To effectively combat illegal, unreported, and unregulated (IUU) fishing, and push interoperable traceability efforts, the seafood industry needs to continue emphasizing collecting uniform data, according to Institute of Food Technologists (IFT) scientist Sara Bratager.
At Seafood Expo Global – which ran from 25 to 27 April, in Barcelona, Spain – Bratager told SeafoodSource that the first step to pushing seafood traceability is for companies to collect uniform data. A pilot study performed by IFT and the Global Dialogue on Seafood Traceability (GDST), seafood traceability standards created by the organizations as a benchmark, helped confirm the hypothesis that uniform data is key to enhancing full-chain traceability.
“The first step to getting everyone to exchange data simplistically is having everyone collect the same data points,” Bratager told SeafoodSource.
IFT and GDST released the results of a seafood industry traceability pilot study, which fed into improving a seafood-wide traceability standard. GDST launched its first set of standards in 2020, and recently shifted its model to become an independent entity with paid memberships.
The standard, Bratager said, provides a clear understanding of what data needs to be collected to progress toward full transparency in the seafood industry.
Throughout the study, GDST and IFT partnered with major seafood companies such as Beaver Street Fisheries, Bumble Bee Seafoods, Chicken of the Sea, FoodLogiQ, IBM Food Trust, Insite Solutions/Norpac, ripe.io, SAP, Walmart, and Wholechain to collect and analyze uniform data to increase interoperability, optimizing diverse proprietary traceability systems.

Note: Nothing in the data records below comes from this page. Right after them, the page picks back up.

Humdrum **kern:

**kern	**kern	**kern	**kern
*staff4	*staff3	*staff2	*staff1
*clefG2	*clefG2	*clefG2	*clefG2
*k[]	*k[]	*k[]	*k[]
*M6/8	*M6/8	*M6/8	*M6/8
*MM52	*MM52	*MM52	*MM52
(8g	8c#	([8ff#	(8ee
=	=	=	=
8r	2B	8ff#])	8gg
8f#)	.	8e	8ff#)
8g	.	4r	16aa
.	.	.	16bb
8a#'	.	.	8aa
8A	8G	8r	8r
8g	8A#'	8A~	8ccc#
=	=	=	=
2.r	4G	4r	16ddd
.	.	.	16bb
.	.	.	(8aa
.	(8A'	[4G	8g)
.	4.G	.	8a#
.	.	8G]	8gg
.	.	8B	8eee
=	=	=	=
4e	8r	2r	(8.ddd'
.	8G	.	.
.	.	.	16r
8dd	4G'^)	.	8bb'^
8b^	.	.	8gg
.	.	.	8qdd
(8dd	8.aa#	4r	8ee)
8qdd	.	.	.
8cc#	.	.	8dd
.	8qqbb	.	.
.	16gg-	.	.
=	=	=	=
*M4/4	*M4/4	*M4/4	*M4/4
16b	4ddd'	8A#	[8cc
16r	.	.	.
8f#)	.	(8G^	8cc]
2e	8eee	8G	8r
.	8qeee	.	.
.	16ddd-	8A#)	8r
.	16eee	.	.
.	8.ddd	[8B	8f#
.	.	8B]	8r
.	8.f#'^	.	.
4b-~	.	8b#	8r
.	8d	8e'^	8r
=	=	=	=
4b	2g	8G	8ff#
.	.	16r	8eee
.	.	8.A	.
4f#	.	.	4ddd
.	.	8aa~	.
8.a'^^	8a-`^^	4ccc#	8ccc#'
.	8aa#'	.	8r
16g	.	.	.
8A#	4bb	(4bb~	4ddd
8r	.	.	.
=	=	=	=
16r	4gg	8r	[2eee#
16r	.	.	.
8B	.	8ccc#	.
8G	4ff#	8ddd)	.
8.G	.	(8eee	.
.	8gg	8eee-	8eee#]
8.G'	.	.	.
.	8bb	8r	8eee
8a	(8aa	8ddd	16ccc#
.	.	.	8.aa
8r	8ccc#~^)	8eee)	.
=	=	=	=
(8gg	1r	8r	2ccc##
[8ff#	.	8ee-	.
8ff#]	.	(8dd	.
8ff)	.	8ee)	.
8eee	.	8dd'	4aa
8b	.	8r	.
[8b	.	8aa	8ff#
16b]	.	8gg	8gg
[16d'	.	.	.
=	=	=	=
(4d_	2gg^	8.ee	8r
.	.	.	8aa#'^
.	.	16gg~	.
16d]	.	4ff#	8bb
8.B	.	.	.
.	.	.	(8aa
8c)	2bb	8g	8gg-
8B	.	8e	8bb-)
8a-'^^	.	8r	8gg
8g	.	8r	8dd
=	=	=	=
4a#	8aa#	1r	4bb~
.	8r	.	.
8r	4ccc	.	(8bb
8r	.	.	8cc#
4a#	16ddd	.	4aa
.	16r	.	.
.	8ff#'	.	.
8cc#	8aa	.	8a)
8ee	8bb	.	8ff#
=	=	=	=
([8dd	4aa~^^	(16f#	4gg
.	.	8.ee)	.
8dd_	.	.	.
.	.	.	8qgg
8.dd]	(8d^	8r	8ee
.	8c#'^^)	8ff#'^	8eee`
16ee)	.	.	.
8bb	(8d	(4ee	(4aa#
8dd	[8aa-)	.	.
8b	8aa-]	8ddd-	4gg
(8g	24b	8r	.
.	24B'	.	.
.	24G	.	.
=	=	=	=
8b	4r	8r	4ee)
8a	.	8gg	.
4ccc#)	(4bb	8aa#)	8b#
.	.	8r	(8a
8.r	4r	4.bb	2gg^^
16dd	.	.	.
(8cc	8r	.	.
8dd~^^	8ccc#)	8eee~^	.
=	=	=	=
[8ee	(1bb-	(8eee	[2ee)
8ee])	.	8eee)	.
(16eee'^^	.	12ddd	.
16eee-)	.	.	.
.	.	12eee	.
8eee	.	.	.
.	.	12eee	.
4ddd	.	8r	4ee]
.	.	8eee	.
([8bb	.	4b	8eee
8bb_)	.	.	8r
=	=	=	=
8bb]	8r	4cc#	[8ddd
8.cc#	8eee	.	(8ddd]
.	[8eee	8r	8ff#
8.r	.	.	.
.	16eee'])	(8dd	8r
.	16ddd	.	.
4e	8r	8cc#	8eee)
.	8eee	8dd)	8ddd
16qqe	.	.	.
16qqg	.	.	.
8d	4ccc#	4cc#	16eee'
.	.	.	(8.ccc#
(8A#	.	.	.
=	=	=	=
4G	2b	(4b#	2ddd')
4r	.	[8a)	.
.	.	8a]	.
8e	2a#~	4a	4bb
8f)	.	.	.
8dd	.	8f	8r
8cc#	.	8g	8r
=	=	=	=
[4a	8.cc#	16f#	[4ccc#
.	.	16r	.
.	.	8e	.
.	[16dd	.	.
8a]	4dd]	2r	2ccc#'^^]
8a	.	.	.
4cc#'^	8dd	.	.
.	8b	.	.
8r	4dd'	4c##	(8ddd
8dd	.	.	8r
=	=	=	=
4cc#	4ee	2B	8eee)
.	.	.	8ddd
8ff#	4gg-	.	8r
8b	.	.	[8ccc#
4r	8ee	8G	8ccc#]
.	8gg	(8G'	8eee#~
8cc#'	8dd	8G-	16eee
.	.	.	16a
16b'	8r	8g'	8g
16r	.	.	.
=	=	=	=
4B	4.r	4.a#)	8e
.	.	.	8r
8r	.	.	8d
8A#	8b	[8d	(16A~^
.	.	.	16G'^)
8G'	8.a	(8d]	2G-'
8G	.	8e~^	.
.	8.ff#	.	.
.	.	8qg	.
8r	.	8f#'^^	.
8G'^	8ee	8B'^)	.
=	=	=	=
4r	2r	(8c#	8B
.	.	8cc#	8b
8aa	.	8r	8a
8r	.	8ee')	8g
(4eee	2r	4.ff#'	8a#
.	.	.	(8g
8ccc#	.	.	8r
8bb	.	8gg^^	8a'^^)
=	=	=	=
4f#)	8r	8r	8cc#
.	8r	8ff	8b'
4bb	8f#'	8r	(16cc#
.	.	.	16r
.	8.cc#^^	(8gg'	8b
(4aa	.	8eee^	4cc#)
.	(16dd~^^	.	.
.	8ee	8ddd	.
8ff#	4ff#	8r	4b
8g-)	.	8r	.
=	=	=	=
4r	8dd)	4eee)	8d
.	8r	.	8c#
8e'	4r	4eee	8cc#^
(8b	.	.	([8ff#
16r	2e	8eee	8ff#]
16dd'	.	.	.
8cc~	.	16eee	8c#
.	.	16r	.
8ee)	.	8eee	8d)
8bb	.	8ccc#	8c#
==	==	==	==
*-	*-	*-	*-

The study focused on the initial GDST 1.0 seafood standards, and it demonstrated how the implementation of technical standards for product identification and data communication can pave the way for industry transparency.
“Data collection is hard. You really need to have digitalized data in order to share it, and that’s a key part of our standard,” Bratager said.
Uniform data, however is useless if the data being collected doesn't mean anything. As part of its work on standardizing data collection, the organizations have been working on what specific data is the most effective.
"The first key component of our standard is just the data itself - telling everyone what needs to be collecged and when it needs to be collected by, and having that standardized across the industry," she said.
Each actor in the supply chain still needs to decide how to apply the standard to their own operations, Bratager said. However, establishing that traceability can make optimizing supply chains much easier.
"It's going to be a huge benefit for the industry in terms of normalizing traceability practices, helping everyone to share data electronically thorough the supply chain," she said. "Which will be a challenge for sure – but it's something we're hoping we can help everyone with."